High Court Overturns Waltham Forest Council’s Decision To Move Soup Kitchen To Out-Of-Town Site
The organisers of a popular soup kitchen, fighting to save the service being evicted from a town centre site to an out-of-town lay-by, have today won a significant legal battle as a High Court judge ruled that Waltham Forest Council’s decision to revoke their licence after 25 years was unlawful and must be quashed.
The users and organisers of The Christian Kitchen, which currently serves around 80 hot meals per night to vulnerable people, instructed specialist lawyers at Irwin Mitchell to challenge the Council’s decision to revoke their licence of the central Walthamstow site.
The Christian Kitchen argued that the council’s alternative proposal to use an out-of-town site in a lay-by at the Crooked Billet roundabout off the busy north circular road, some 40-50 minutes away, was unsafe and so unsuitable that it would in effect lead to its closure.
Today, High Court judge Mrs Justice Simler DBE ruled in the soup kitchen’s favour and said that the Council’s decision to revoke their licence was unlawful, because they did not properly take into account the likely negative impact on vulnerable service users.
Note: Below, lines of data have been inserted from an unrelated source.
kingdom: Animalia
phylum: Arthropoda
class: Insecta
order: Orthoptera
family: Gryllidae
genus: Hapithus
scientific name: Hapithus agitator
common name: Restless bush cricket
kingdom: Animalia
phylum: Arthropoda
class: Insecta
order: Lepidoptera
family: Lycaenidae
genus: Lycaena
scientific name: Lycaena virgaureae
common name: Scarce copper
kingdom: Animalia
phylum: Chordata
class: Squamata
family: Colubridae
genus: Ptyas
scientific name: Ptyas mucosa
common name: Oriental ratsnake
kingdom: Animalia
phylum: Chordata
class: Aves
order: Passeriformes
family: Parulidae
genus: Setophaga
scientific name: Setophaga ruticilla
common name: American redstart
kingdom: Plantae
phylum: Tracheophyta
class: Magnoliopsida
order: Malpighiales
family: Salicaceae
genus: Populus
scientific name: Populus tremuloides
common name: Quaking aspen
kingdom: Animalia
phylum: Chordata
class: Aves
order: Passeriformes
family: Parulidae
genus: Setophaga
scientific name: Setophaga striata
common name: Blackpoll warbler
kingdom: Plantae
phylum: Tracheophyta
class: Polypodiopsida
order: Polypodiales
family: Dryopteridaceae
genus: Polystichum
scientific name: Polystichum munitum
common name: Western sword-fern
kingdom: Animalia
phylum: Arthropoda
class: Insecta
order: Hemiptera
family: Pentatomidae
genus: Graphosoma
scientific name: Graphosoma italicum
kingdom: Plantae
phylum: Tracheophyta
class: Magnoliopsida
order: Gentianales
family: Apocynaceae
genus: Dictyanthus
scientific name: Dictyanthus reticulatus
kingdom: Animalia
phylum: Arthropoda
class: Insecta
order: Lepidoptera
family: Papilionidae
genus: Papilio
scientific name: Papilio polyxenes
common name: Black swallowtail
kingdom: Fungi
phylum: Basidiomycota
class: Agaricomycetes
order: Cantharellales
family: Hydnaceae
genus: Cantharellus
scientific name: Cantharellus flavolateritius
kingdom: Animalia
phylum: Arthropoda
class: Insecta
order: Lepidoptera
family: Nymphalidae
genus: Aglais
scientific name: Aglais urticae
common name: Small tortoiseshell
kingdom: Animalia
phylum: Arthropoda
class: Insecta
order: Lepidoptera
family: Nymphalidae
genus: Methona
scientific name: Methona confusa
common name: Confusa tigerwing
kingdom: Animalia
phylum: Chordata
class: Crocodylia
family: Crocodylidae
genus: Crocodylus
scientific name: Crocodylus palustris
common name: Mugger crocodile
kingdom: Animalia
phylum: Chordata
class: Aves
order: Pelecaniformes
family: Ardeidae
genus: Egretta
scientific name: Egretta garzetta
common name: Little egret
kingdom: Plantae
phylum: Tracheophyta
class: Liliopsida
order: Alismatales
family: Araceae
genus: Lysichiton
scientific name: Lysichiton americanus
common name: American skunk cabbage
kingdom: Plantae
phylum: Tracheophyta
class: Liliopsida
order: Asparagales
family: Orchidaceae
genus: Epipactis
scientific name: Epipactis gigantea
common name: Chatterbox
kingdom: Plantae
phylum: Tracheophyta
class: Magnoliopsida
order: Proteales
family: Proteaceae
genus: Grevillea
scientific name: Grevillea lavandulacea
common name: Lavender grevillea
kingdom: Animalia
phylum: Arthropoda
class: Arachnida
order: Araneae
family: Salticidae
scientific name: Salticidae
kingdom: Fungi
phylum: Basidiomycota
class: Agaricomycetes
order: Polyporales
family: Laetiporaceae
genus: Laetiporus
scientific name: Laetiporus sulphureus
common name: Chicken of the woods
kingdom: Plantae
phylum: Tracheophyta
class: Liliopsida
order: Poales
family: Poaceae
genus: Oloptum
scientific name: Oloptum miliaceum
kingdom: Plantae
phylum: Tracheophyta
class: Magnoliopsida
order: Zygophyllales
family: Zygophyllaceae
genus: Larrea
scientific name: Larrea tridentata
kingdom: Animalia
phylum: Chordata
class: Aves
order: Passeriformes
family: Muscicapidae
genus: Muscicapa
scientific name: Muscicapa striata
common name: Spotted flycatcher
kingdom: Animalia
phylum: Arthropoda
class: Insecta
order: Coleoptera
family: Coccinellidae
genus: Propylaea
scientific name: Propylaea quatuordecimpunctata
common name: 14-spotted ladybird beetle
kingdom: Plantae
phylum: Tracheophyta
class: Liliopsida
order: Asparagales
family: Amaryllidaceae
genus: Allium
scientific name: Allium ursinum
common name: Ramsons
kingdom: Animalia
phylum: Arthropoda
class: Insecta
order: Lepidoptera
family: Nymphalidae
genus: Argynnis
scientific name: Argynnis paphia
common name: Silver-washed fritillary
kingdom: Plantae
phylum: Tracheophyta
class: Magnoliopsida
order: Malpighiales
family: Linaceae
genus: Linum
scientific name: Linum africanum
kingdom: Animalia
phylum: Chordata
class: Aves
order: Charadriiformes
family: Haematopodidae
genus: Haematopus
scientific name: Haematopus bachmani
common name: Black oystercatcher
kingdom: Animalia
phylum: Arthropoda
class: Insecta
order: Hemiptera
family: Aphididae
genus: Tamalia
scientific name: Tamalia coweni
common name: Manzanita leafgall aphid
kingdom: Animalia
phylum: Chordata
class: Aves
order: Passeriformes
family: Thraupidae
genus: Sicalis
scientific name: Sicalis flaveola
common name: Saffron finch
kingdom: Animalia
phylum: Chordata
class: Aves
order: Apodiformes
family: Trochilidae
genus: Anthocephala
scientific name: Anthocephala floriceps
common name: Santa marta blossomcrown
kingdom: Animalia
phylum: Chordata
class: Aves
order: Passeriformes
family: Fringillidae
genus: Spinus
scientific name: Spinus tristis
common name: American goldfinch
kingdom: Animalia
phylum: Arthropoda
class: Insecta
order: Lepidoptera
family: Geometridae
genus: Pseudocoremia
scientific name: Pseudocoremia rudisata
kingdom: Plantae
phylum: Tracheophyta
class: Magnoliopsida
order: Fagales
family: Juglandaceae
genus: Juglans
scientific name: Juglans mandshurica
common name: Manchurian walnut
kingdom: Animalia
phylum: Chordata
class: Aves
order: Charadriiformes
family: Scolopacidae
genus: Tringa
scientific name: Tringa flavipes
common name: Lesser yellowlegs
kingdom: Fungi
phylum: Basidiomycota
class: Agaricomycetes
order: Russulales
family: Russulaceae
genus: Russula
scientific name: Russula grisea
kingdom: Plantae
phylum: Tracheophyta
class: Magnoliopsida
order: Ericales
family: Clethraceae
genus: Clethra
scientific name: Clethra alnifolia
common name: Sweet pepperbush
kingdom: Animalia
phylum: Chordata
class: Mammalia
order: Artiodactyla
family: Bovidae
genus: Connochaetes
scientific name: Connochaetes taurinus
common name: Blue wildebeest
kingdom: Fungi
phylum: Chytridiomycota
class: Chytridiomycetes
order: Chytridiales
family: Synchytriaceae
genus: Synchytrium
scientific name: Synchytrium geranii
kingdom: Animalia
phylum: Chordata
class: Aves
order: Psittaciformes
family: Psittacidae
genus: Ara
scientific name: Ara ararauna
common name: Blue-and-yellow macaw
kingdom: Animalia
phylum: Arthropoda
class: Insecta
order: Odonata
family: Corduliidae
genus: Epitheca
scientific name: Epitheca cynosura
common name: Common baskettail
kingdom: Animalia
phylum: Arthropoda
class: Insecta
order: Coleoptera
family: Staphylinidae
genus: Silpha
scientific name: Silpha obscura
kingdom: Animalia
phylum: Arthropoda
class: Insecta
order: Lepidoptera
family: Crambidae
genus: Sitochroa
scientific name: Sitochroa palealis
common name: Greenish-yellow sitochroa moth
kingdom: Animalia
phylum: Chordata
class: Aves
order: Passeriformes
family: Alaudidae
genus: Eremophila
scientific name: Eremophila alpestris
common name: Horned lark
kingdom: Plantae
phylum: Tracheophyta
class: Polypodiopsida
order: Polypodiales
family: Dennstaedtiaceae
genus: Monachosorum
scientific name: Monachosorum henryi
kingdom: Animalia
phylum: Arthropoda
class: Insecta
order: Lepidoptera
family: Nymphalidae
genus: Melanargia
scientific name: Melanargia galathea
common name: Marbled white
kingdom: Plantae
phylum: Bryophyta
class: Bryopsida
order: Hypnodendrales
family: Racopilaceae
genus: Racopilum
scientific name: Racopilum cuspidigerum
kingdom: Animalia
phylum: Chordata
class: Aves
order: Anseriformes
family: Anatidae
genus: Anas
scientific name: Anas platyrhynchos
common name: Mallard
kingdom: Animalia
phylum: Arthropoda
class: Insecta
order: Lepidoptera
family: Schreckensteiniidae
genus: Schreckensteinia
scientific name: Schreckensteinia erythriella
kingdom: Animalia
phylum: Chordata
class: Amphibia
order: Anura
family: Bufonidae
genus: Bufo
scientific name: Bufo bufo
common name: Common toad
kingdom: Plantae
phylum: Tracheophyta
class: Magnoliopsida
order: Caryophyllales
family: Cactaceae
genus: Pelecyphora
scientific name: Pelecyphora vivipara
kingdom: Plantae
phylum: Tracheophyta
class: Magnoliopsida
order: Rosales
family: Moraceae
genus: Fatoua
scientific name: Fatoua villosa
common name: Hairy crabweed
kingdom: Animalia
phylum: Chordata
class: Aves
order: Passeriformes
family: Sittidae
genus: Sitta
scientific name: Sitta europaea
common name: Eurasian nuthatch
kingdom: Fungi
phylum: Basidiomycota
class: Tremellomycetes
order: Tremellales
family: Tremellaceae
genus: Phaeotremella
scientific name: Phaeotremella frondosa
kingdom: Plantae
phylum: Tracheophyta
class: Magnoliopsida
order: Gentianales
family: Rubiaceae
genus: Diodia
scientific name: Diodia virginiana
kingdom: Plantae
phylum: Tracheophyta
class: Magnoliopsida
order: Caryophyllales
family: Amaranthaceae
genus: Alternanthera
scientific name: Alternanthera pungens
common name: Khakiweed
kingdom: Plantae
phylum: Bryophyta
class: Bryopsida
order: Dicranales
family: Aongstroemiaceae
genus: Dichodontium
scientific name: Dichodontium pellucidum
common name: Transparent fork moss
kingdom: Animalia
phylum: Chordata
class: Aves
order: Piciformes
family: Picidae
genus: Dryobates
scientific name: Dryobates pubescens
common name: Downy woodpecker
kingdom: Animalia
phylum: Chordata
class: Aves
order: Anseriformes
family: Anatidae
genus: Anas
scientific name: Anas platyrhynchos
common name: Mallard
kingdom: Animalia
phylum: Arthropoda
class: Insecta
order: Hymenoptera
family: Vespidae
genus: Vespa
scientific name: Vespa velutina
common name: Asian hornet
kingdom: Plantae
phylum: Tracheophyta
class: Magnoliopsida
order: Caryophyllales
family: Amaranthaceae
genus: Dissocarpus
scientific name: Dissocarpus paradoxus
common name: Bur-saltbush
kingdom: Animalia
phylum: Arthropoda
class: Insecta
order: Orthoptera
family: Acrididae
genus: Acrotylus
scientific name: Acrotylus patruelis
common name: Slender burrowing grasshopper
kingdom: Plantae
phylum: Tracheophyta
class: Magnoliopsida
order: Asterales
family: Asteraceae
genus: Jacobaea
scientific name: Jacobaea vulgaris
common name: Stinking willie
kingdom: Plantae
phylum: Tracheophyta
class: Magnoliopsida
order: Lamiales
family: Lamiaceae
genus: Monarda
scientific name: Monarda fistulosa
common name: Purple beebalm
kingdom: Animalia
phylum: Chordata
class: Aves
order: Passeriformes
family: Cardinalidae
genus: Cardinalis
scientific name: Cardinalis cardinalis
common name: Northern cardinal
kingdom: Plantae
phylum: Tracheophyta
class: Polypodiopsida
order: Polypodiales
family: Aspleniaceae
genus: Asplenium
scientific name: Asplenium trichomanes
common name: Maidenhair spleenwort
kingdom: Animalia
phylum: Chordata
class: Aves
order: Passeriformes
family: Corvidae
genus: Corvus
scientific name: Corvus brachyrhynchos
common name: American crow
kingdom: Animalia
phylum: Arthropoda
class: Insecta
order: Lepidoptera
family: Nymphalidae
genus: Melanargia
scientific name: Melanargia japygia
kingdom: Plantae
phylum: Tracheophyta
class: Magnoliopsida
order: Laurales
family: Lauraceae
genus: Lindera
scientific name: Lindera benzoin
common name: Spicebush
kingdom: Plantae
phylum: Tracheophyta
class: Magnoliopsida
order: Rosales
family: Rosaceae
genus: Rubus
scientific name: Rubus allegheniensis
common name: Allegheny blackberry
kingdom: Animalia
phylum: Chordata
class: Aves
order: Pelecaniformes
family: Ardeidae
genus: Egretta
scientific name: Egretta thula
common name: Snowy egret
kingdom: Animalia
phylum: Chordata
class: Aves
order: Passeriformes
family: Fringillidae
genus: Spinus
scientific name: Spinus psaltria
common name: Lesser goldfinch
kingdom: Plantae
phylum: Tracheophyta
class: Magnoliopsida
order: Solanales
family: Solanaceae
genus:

She quashed the decision and ordered them to reconsider their proposals.
In the judgment, Justice Simler said: “The Council should have considered the likely impact of its decision on the vulnerable users of the soup kitchen, on the basis that the soup kitchen would close rather than on the wholly unrealistic basis that they would suffer little or no detriment because the soup kitchen could relocate to the lay-by at Crooked Billet.”
A recent survey showed that over 70 per cent of users were homeless and the judge agreed that it was unlikely that they would be able to access public transport to attend the alternative site proposed, stating that the council’s position that there was no evidence to suggest that the relocation will affect users ability to access the soup kitchen “fails to accord with reality or common sense.” The service will now be able to continue running on its central Mission Grove site until any further consultations or reviews are made.
The soup kitchen is a vital service for homeless and vulnerable people and has been run seven-days-per-week for more than 25 years, but the volunteers from 30 churches across the region fear it would be forced to close if the move took place.
An online petition opposing the move already has over 2,100 signatures and can be found here http://www.change.org/en-GB/petitions/waltham-forest-council-don-t-stop-us-feeding-the-homeless-2
Alex Rook, a specialist lawyer at Irwin Mitchell representing the charity on a pro-bono basis, as well as people who use the soup kitchen on a regular basis, whose cases were funded by legal aid, said:
Expert OpinionThe judgment proves what our clients have been saying all along, which is that the Council failed to have regard to the needs of vulnerable users when taking the decision to move the soup kitchen service, which has been situated in Mission Grove for 25 years, to an out-of-town site that our clients have always argued is completely unsuitable.
“The soup kitchen is a vital charitable service for the homeless and vulnerable people in the area and the organisers and users of the service had been left with no choice but to take legal action to stop the move which they believed would lead to its closure.
“As austerity bites and the demand for the soup kitchen rises, the last thing the vulnerable homeless people in this region need is to be asked to ‘move along’ to another part of the road network which is difficult for them to access and they believe to be unsafe.
“The decision to terminate the licence that Christian Kitchen have held for 25 years was a breach of their obligations to elderly and disabled users of the Kitchen under the Equality Act 2010 because the Council failed to have due regard to the needs of vulnerable users, particularly the elderly and disabled. The judge also stated the Council failed to follow its own guidance on the Equality Act, and described the failings as being “at a basic level”.
“An independent report has concluded that ‘it is likely that accidents would be caused by increased pedestrian use’ at the proposed the new site. The Council when assessing the impact of the move had suggested that the users can get to the out of town site by bus, but if people had money for bus fares they wouldn’t need to use the kitchen in the first place.
“There were serious concerns that many of the current users of the service simply wouldn’t be able to get to the proposed new site but this decision ensures that the soup kitchen can now continue to operate at its current site.” Alex Rook - Partner
The soup kitchen is a well-known local institution attracting praise from politicians and is strongly supported locally.
Norman Coe, chair of the trustees of Christian Kitchen, said: “We are delighted with the ruling today which has essentially saved the service from closure. We are now just looking forward to concentrating on providing hot meals to our users rather than the distractions of fighting to save the service.
“We firmly believed that the proposed new location just off the North Circular was simply unsuitable, as it wasn’t safe and was too difficult for vulnerable homeless people to access.
“As trustees, we struggle to understand the failure of the Council to properly engage with us to find a solution that is safe and properly considers the impact that this decision would have had on the most vulnerable members of society. Hopefully, the Council will now work with us to find a solution that meets everyone’s needs.”